The use of turbocharged engines in racing from the 1970s onward presented an additional challenge. The drop in boost pressure during gear changes caused headaches for engineers, especially in racing. In addition to various ideas with bypass valves for controlling boost pressure, the issue of shifting without interrupting traction came up sporadically on this occasion. However, there were always other priority projects within the company.
Nevertheless, a dual-clutch transmission was designed for racing and finally put to the test in 1981. Parallel to the regular manual transmission, Porsche tested a PDK in Group C until 1986. However, its success was limited.

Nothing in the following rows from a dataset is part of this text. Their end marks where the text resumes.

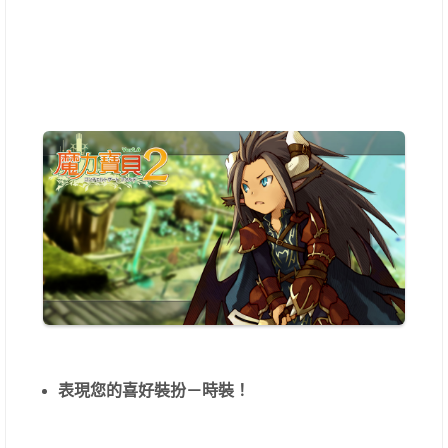
表現您的喜好裝扮－時裝！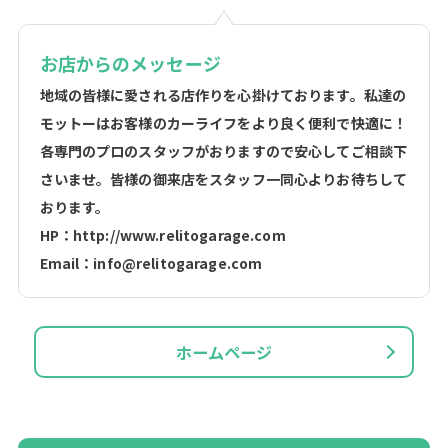
お店からのメッセージ
地域の皆様に愛される店作りを心掛けております。私達の
モットーはお客様のカーライフをより良く便利で快適に！
各専門のプロのスタッフがおりますので安心してご相談下
さいませ。皆様の御来店をスタッフ一同心よりお待ちして
おります。
HP：http://www.relitogarage.com
Email：info@relitogarage.com
ホームページ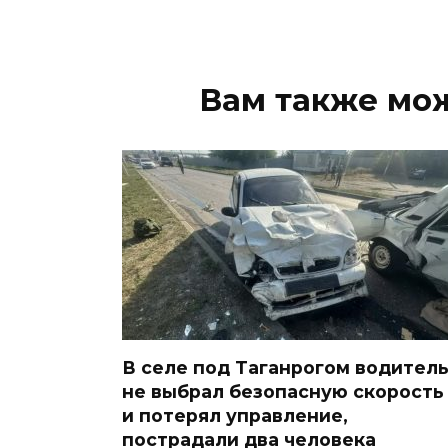
Вам также мо
В селе под Таганрогом водител
не выбрал безопасную скорость
и потерял управление,
пострадали два человека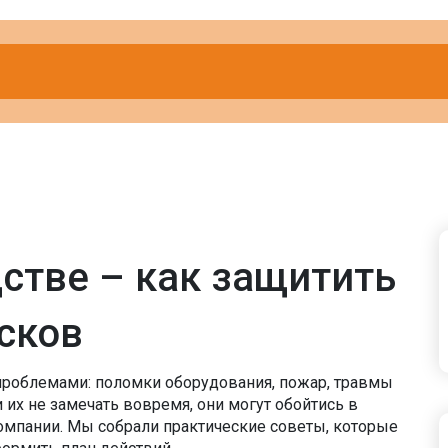
стве – как защитить
сков
роблемами: поломки оборудования, пожар, травмы
 их не замечать вовремя, они могут обойтись в
омпании. Мы собрали практические советы, которые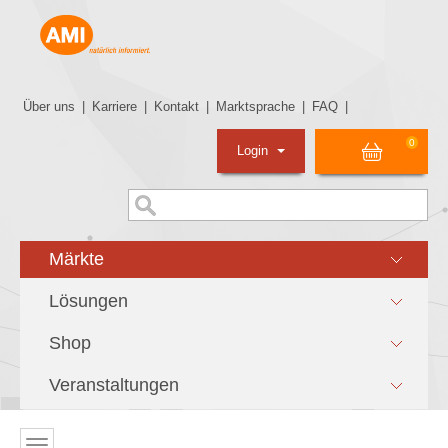
Über uns
|
Karriere
|
Kontakt
|
Marktsprache
|
FAQ
|
0
Login
Märkte
Lösungen
Shop
Veranstaltungen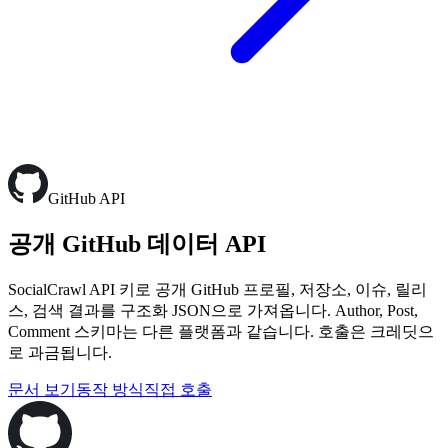
GitHub API
공개 GitHub 데이터 API
SocialCrawl API 키로 공개 GitHub 프로필, 저장소, 이슈, 릴리
스, 검색 결과를 구조화 JSON으로 가져옵니다. Author, Post,
Comment 스키마는 다른 플랫폼과 같습니다. 호출은 크레딧으
로 과금됩니다.
문서 보기
동작 방식
직접 호출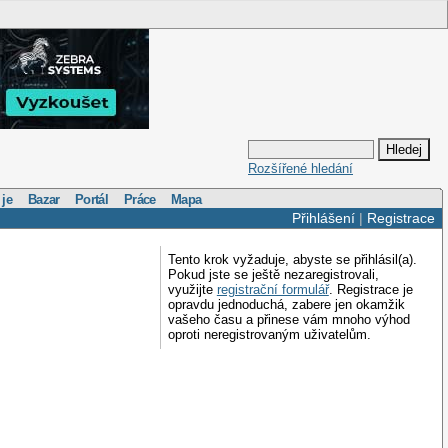
Rozšířené hledání
 je
Bazar
Portál
Práce
Mapa
Přihlášení
|
Registrace
Tento krok vyžaduje, abyste se přihlásil(a).
Pokud jste se ještě nezaregistrovali,
využijte
registrační formulář
. Registrace je
opravdu jednoduchá, zabere jen okamžik
vašeho času a přinese vám mnoho výhod
oproti neregistrovaným uživatelům.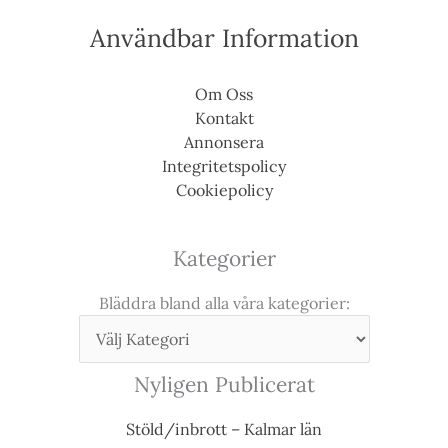
Användbar Information
Om Oss
Kontakt
Annonsera
Integritetspolicy
Cookiepolicy
Kategorier
Bläddra bland alla våra kategorier:
Nyligen Publicerat
Stöld/inbrott – Kalmar län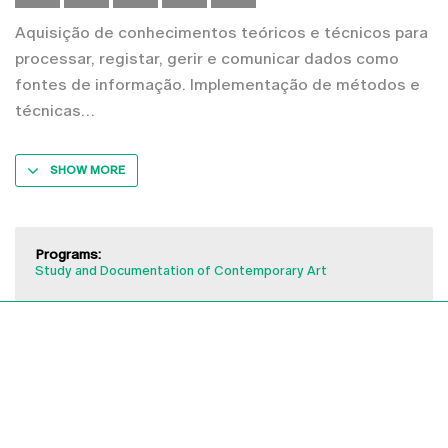
Aquisição de conhecimentos teóricos e técnicos para
processar, registar, gerir e comunicar dados como
fontes de informação. Implementação de métodos e
técnicas
SHOW MORE
Programs:
Study and Documentation of Contemporary Art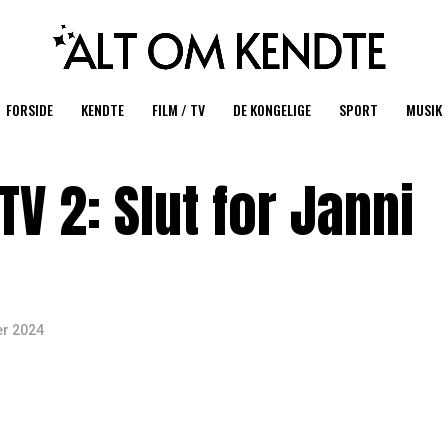
FORSIDE
KENDTE
FILM / TV
DE KONGELIGE
SPORT
MUSIK
 TV 2: Slut for Janni
r 2024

For one thing, Porsche’s first dual-clutch transmission was significantly heavier than a standard manual transmission. Norbert Singer stated in his fantastic book My Racing life with Porsche, that it weighed 40 kilograms more than the standard manual unit. And to make matters worse, the control electronics were not up to the task yet. The mechanic design of the Porsche double-clutch transmission itself, was beautifully simple. Two individual clutches were positioned in a housing and controlled via two separate shafts.
Initial attempts at a mechanical control system failed. The rudimentary technology caused harsh gear changes and irritated drivers. During comparative tests with Porsche 956 and 962 at Paul Ricard in 1986, it was also noticeable that the PDK cost top speed. Efficiency was below that of the manual transmission, so about four percent power was lost. Nevertheless, Porsche 962 C with PDK managed to win two races in 1986. Namely, the season opener at Monza and the 3-hour race at Le Mans. Just twelve months later, efficiency was improved by adjustments to the hydraulics to such an extent that only 2.8 instead of the previous 20 hp of power loss could be measured. Incidentally, early versions of the dual-clutch transmission were also tested in the 924 and 944.

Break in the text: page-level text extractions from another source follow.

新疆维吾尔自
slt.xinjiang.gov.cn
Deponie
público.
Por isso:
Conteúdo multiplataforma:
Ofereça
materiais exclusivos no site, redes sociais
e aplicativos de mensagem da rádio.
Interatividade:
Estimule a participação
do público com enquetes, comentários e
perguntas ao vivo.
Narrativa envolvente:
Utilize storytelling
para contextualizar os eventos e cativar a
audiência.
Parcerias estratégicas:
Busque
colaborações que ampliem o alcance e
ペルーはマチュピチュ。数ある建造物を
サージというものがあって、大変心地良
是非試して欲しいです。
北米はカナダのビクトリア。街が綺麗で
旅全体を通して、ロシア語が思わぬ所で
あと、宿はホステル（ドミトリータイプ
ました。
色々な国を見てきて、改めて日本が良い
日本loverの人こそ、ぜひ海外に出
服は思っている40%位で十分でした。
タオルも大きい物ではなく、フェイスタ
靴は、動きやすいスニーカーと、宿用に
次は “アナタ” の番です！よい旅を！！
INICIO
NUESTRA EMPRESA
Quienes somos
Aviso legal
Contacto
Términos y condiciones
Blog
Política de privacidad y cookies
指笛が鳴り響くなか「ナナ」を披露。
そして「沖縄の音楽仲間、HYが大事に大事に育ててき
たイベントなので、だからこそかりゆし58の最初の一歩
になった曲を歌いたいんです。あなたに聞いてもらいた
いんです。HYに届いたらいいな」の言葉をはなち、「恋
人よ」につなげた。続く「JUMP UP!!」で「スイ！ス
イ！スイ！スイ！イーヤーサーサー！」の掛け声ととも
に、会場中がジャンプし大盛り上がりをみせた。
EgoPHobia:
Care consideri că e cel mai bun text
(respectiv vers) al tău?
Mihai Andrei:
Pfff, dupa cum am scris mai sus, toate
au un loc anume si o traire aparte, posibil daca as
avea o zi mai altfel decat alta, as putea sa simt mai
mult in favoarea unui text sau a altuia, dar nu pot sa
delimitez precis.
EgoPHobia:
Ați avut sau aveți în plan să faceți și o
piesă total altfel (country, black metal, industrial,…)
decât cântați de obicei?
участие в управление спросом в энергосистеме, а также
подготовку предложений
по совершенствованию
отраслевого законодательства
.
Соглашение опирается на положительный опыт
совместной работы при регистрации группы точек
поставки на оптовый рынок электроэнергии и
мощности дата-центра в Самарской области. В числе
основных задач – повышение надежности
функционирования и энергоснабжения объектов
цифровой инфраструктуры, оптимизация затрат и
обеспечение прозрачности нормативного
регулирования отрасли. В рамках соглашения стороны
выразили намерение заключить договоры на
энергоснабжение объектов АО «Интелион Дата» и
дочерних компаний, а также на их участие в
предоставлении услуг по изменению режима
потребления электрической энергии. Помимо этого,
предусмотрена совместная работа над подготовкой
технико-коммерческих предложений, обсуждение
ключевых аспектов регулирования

A good 20 years later, the Porsche dual-clutch transmission finally celebrated its world premiere in the 997.2 Carrera and Carrera S. Porsche’s PDK was thus the first dual-clutch transmission in a production sports car and replaced the rather aged Tiptronic S. This torque converter automatic with manual shift function was still based on a Mercedes Benz development. The new transmission offered 7 gears, with the 7th effectively being an overdrive to save fuel. In the mid-2000s, the electronics control unit were finally sophisticated enough for the task.
The transmission has two sub-transmissions, each with its own clutch. On the one hand, there are reverse, 2nd, 4th and 6th gears, and on the other, 1, 3, 5 and 7. As with the manual transmission, the gears are engaged via shift forks. In the PDK, this works through an ECU-controlled electrohydraulic system. In addition to faster shift times, the PDK is now also superior to the manual transmission in terms of efficiency. Not to mention torque converter automatics. In addition to better acceleration, this also ensures lower fuel consumption.

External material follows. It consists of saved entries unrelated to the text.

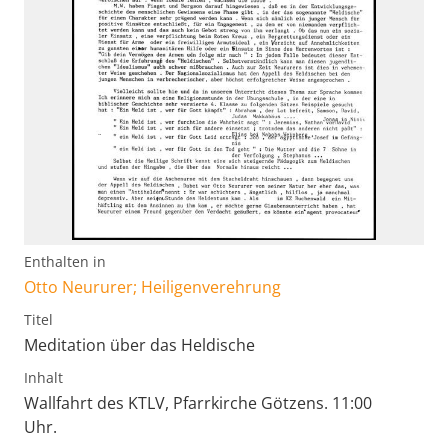
Enthalten in
Otto Neururer; Heiligenverehrung
Titel
Meditation über das Heldische
Inhalt
Wallfahrt des KTLV, Pfarrkirche Götzens. 11:00
Uhr.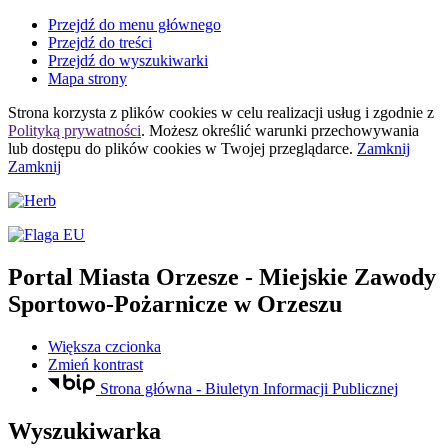
Przejdź do menu głównego
Przejdź do treści
Przejdź do wyszukiwarki
Mapa strony
Strona korzysta z plików
cookies
w celu realizacji usług i zgodnie z
Polityką prywatności
. Możesz określić warunki przechowywania
lub dostępu do plików
cookies
w Twojej przeglądarce.
Zamknij
Zamknij
Portal Miasta Orzesze
- Miejskie Zawody
Sportowo-Pożarnicze w Orzeszu
Większa czcionka
Zmień kontrast
Strona główna - Biuletyn Informacji Publicznej
Wyszukiwarka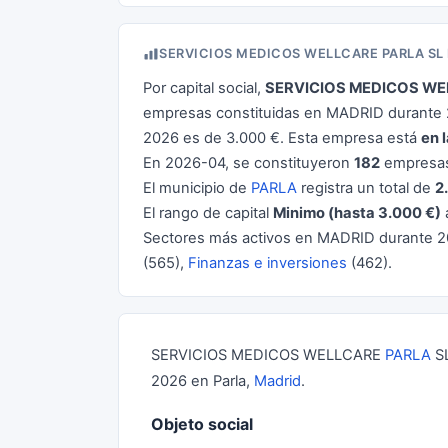
SERVICIOS MEDICOS WELLCARE PARLA SL
Por capital social,
SERVICIOS MEDICOS WE
empresas constituidas en MADRID durante 2
2026 es de 3.000 €. Esta empresa está
en 
En 2026-04, se constituyeron
182
empresas
El municipio de
PARLA
registra un total de
2
El rango de capital
Minimo (hasta 3.000 €)
Sectores más activos en MADRID durante 
(565),
Finanzas e inversiones
(462).
SERVICIOS MEDICOS WELLCARE
PARLA
SL
2026 en Parla,
Madrid
.
Objeto social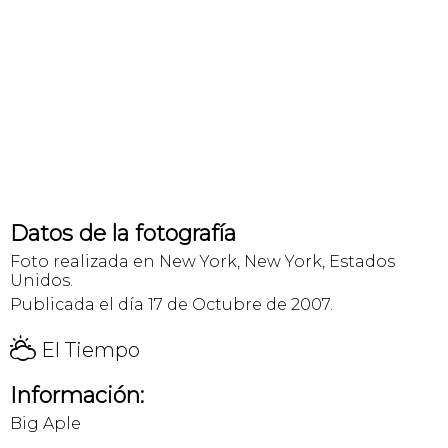
Datos de la fotografía
Foto realizada en New York, New York, Estados
Unidos.
Publicada el día 17 de Octubre de 2007.
H
El Tiempo
Información:
Big Aple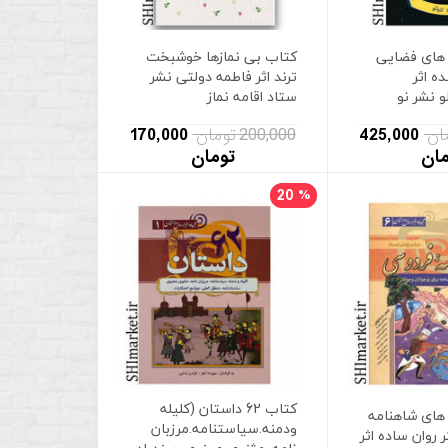
های فضایی
کتاب بی نمازها خوشبخت
ده اثر
ترند اثر فاطمه دولتی نشر
و نشر نو
ستاد اقامه نماز
425,000
200,000 تومان
170,000
مان
تومان
20
%
کتاب 62 داستان (کلیله
های شاهنامه
ودمنه.سیاستنامه.مرزبان
 روان ساده اثر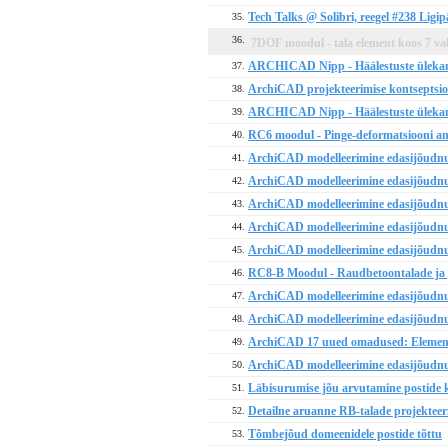
Tech Talks @ Solibri, reegel #238 Ligi
35.
36.
7DOF moodul - tala element koos 7 v
ARCHICAD Nipp - Häälestuste ülekan
37.
ArchiCAD projekteerimise kontsepts
38.
ARCHICAD Nipp - Häälestuste ülekand
39.
RC6 moodul - Pinge-deformatsiooni ana
40.
ArchiCAD modelleerimine edasijõudnu
41.
ArchiCAD modelleerimine edasijõudnu
42.
ArchiCAD modelleerimine edasijõudnu
43.
ArchiCAD modelleerimine edasijõudnu
44.
ArchiCAD modelleerimine edasijõudnu
45.
RC8-B Moodul - Raudbetoontalade ja p
46.
ArchiCAD modelleerimine edasijõudnu
47.
ArchiCAD modelleerimine edasijõudnu
48.
ArchiCAD 17 uued omadused: Elemendi 
49.
ArchiCAD modelleerimine edasijõudnu
50.
Läbisurumise jõu arvutamine postide ko
51.
Detailne aruanne RB-talade projekteer
52.
Tõmbejõud domeenidele postide tõttu
53.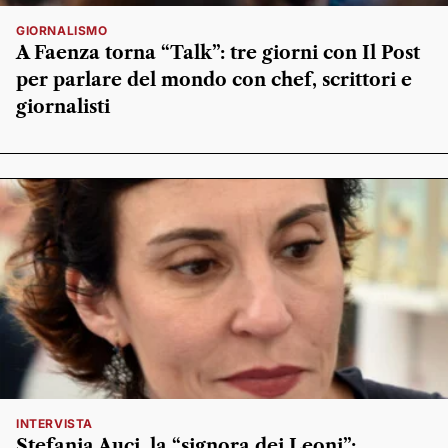
GIORNALISMO
A Faenza torna “Talk”: tre giorni con Il Post
per parlare del mondo con chef, scrittori e
giornalisti
INTERVISTA
Stefania Auci, la “signora dei Leoni”: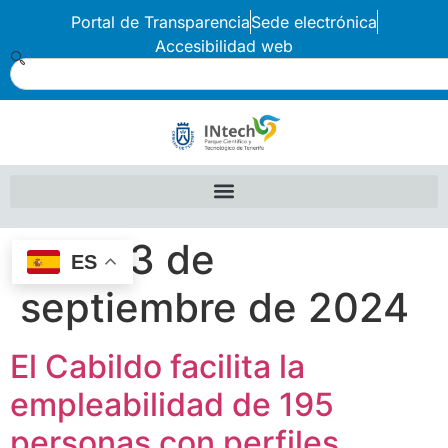
Portal de Transparencia
Sede electrónica
Accesibilidad web
Día:
23 de
ES
septiembre de 2024
El Cabildo facilita la
empleabilidad de 195
personas con perfiles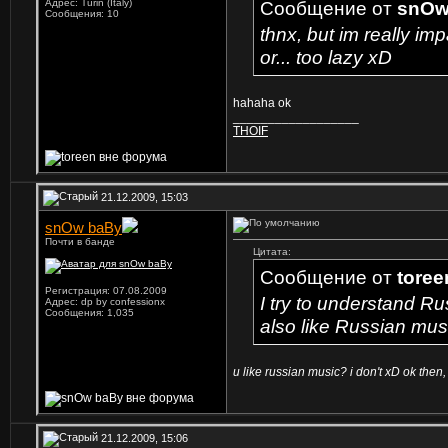
Адрес: Turin (Italy)
Сообщение от
snOw
Сообщения: 10
thnx, but im really im
or... too lazy xD
hahaha ok
__________________
THOIF
21.12.2009, 15:03
snOw baBy
Почти в банде
Цитата:
Сообщение от
toree
Регистрация: 07.08.2009
I try to understand R
Адрес: dp by confessionx
Сообщения: 1,035
also like Russian musi
u like russian music? i don't xD ok the
21.12.2009, 15:06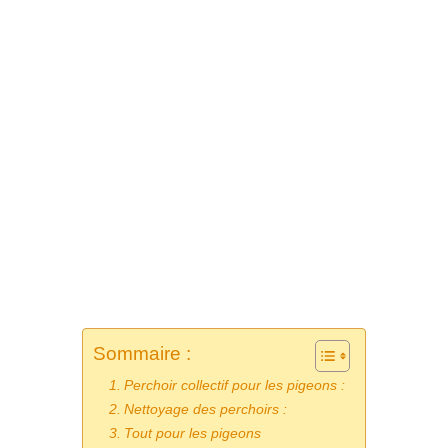
Sommaire :
Perchoir collectif pour les pigeons :
Nettoyage des perchoirs :
Tout pour les pigeons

Porsche has hit a nerve with the dual-clutch transmission. A transmission that can shift automatically, like a torque converter, but can mutate into a manually shiftable racing gearbox when needed. It therefore embodies exactly what the Porsche 911 has always been – perfectly suitable for every occasion. Whether it’s taking the kids to school or chasing personal bests at a trackday, the PDK can do it all.
So it’s not surprising, that it’s topping the sales figures. The PDK II, which now has eight speeds, is the only option in the Panamera. But even in the Porsche 911 and 718, more than three quarters of all buyers now choose the dual-clutch transmission. Ferry Porsche would certainly be happy to see this technology transfer from racing to mass production. After all, the idea of enabling drivers to achieve faster lap times has led to an automated gearbox becoming an absolute bestseller.